▶ **Passage shown**:
↓↓↓

[Intermittent] Record Metadata is available in Cosmos but the Blob store returns a 404.
If record metadata exist and the actual record doesn't exist in BlobStore, FetchBatchRecords API is going to return a 500 with following response
{
"code": 500,
"reason": "Unable to process parallel blob download",
"message": "AppException(error=AppError(code=404, reason=Specified blob was not found, message=Status code 404, \"<?xml version=\"1.0\" encoding=\"utf-8\"?><Error><Code>BlobNotFound</Code><Message>The specified blob does not exist._RequestId:580b9915-f01e-0009-2c0a-3c65a8000000_Time:2021-04-28T08:45:41.2917696Z</Message></Error>\", errors=null, debuggingInfo=null, originalException=com.azure.storage.blob.models.BlobStorageException: Status code 404, \"<?xml version=\"1.0\" encoding=\"utf-8\"?><Error><Code>BlobNotFound</Code><Message>The specified blob does not exist._RequestId:580b9915-f01e-0009-2c0a-3c65a8000000_Time:2021-04-28T08:45:41.2917696Z</Message></Error>\"), originalException=com.azure.storage.blob.models.BlobStorageException: Status code 404, \"<?xml version=\"1.0\" encoding=\"utf-8\"?><Error><Code>BlobNotFound</Code><Message>The specified blob does not exist._RequestId:580b9915-f01e-0009-2c0a-3c65a8000000_Time:2021-04-28T08:45:41.2917696Z</Message></Error>\")"

↑↑↑

▶ **Activities**:
(A) In the issue report's error response, list the names of all fields given inside the AppError object, in order of appearance.
(B) Answer from the issue report:
(i) What status code does the FetchBatchRecords API return when record metadata exists but the record is missing from BlobStore?
(ii) What value does the top-level "reason" field of the response hold?
(iii) What code appears in the Code element of the XML error?
The entries have no role in any of these tasks.

▶ **Extracted records**:
↓↓↓

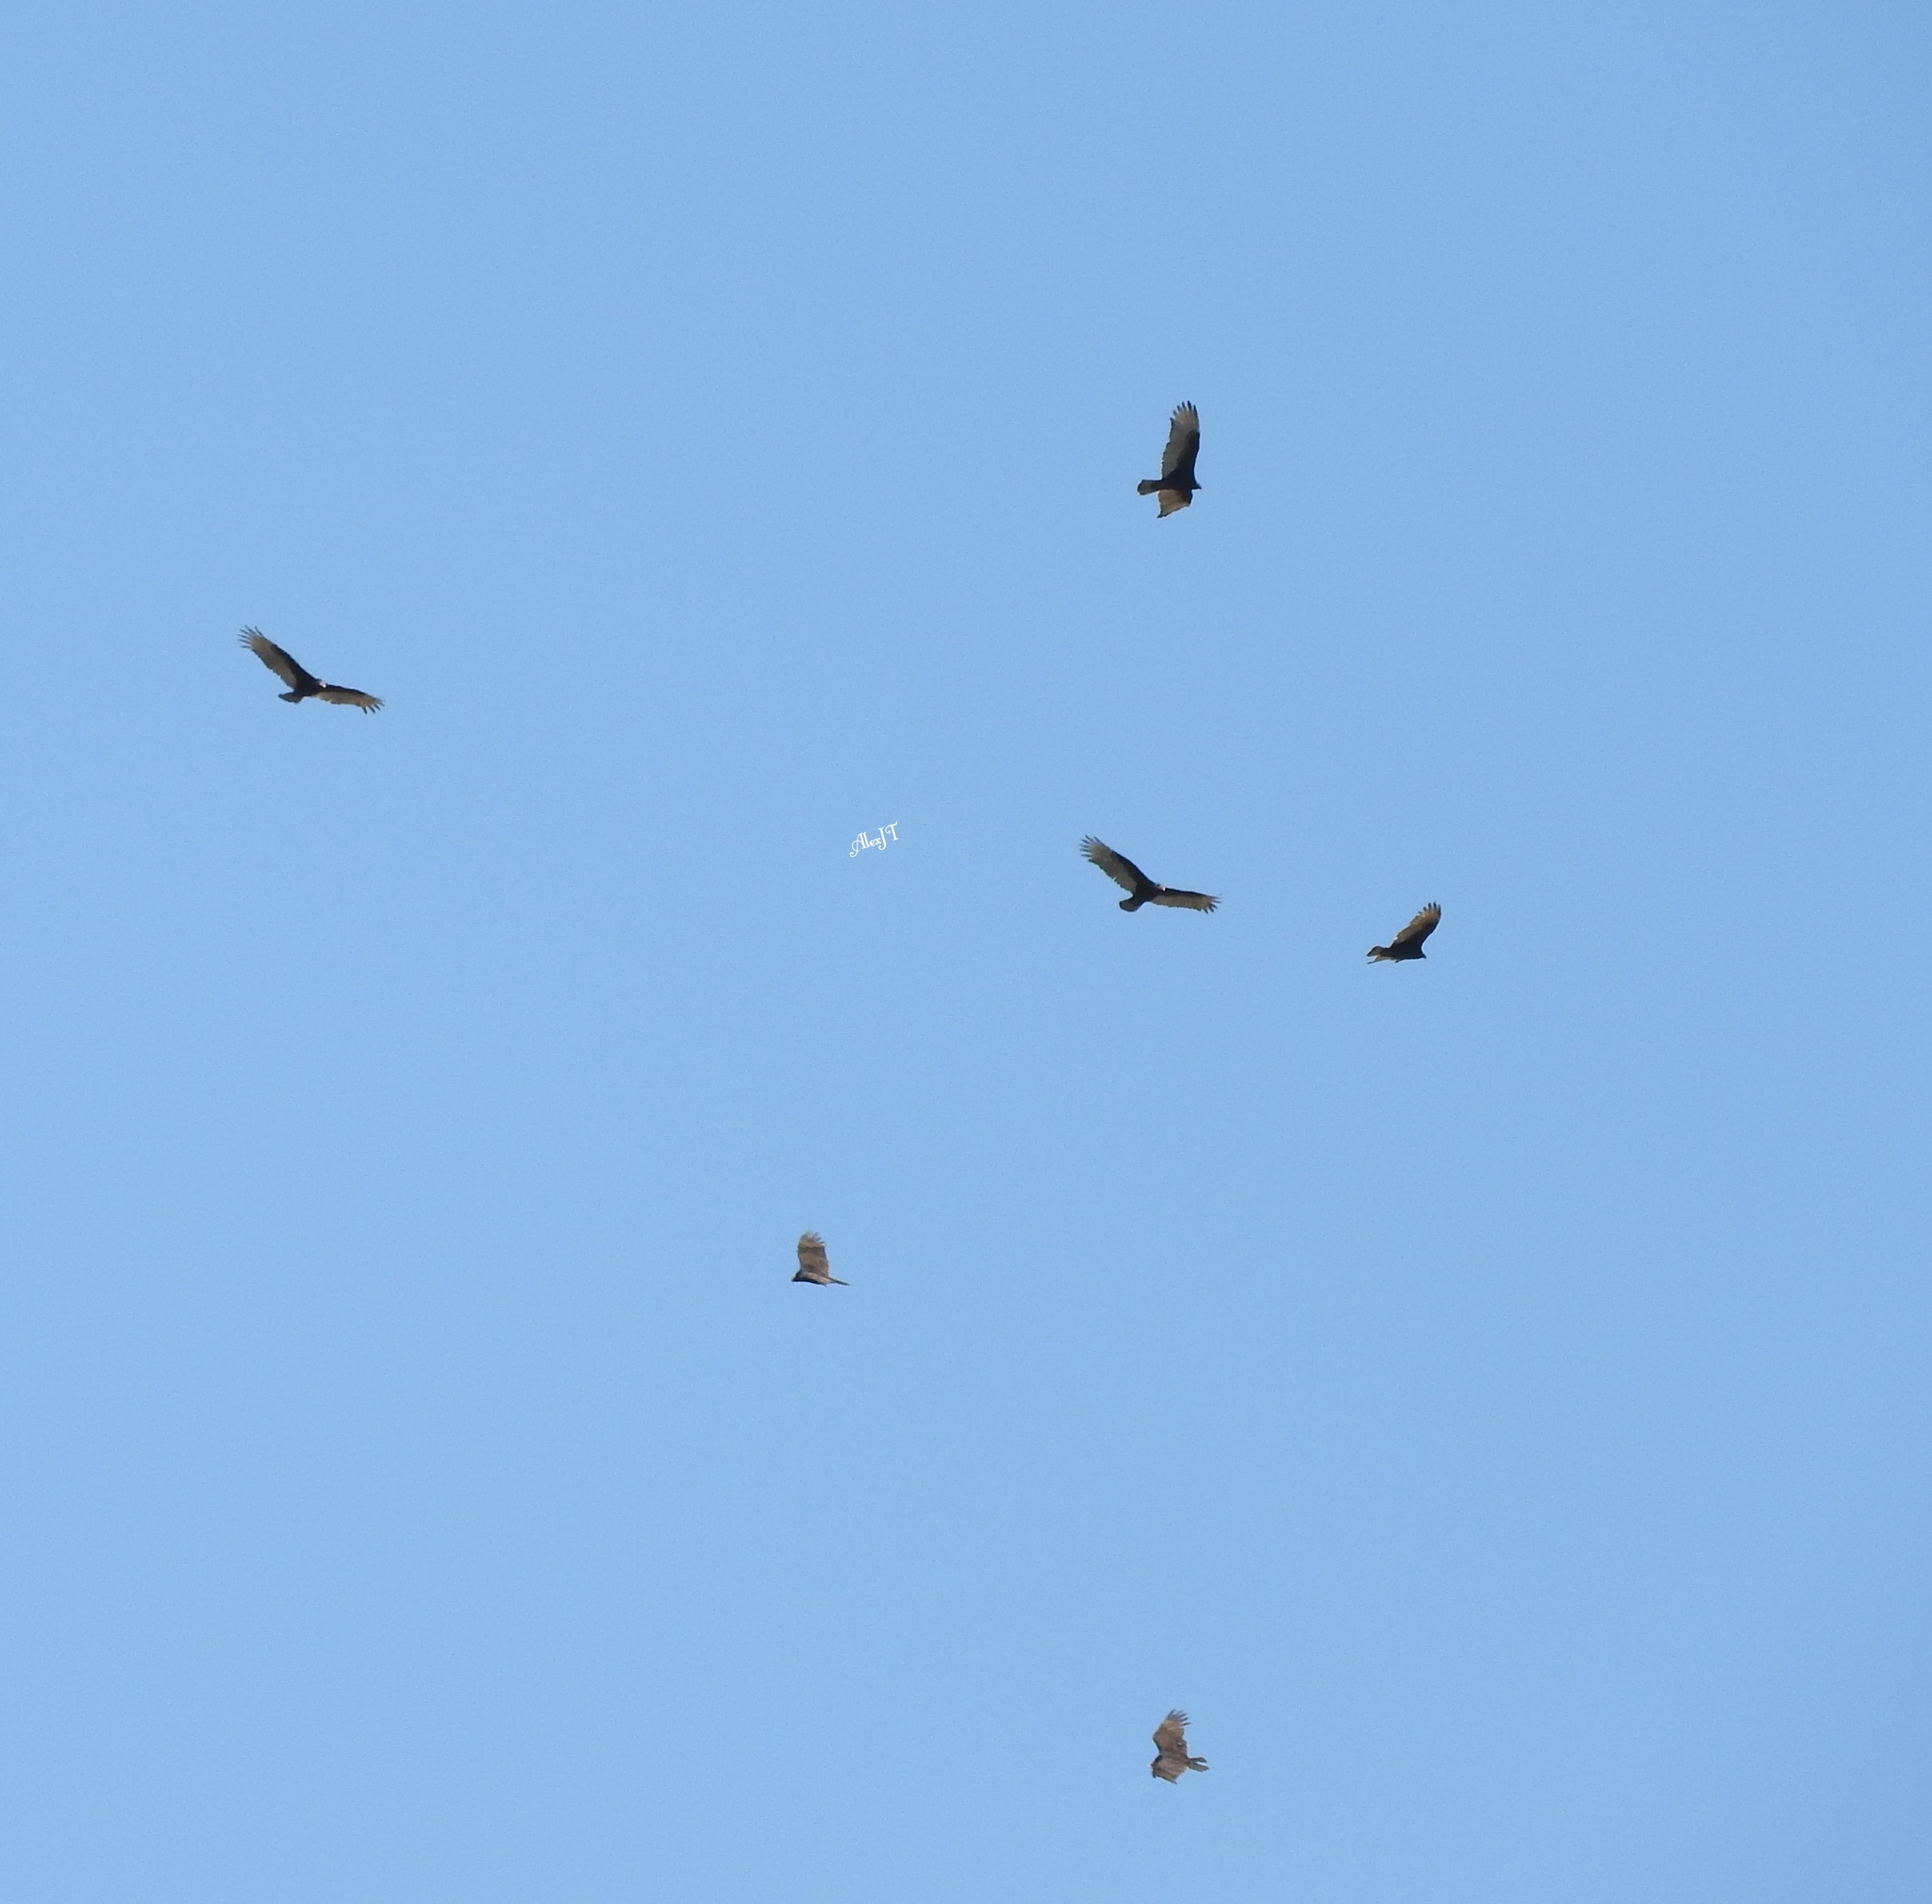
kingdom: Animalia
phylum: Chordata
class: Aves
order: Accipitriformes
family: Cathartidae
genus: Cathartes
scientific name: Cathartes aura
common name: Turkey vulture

↑↑↑

▶ **Answers by item number**:
(A) code, reason, message, errors, debuggingInfo, originalException

(B)
(i) 500
(ii) Unable to process parallel blob download
(iii) BlobNotFound